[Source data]
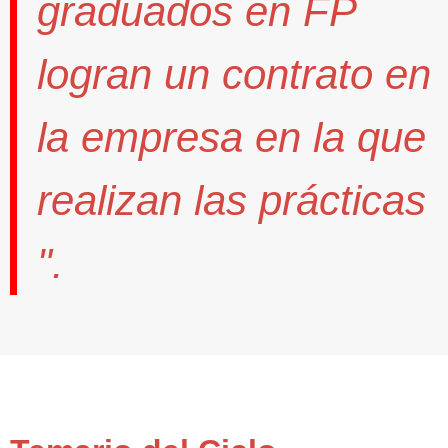
graduados en FP
logran un contrato
en
la empresa en la que
realizan las prácticas
".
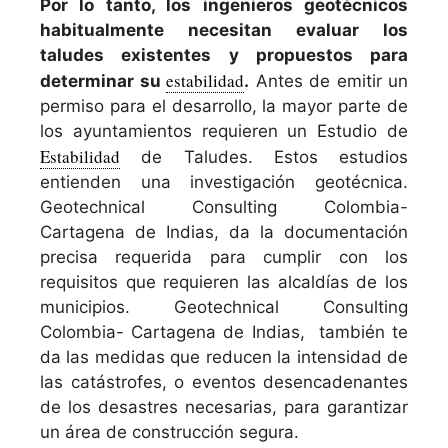
Por lo tanto, los ingenieros geotécnicos
habitualmente necesitan evaluar los
taludes existentes y propuestos para
estabilidad
determinar su
.
Antes de emitir un
permiso para el desarrollo, la mayor parte de
los ayuntamientos requieren un Estudio de
Estabilidad
de Taludes. Estos estudios
entienden una investigación geotécnica.
Geotechnical Consulting Colombia-
Cartagena de Indias, da la documentación
precisa requerida para cumplir con los
requisitos que requieren las alcaldías de los
municipios. Geotechnical Consulting
Colombia- Cartagena de Indias, también te
da las medidas que reducen la intensidad de
las catástrofes, o eventos desencadenantes
de los desastres necesarias, para garantizar
un área de construcción segura.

> [Aim of the task] This exercise calls for the line containing "entienden una investigación geotécnica." and each line after it in the records, copied exactly.

> [Written solution]
entienden una investigación geotécnica.
Geotechnical Consulting Colombia-
Cartagena de Indias, da la documentación
precisa requerida para cumplir con los
requisitos que requieren las alcaldías de los
municipios. Geotechnical Consulting
Colombia- Cartagena de Indias, también te
da las medidas que reducen la intensidad de
las catástrofes, o eventos desencadenantes
de los desastres necesarias, para garantizar
un área de construcción segura.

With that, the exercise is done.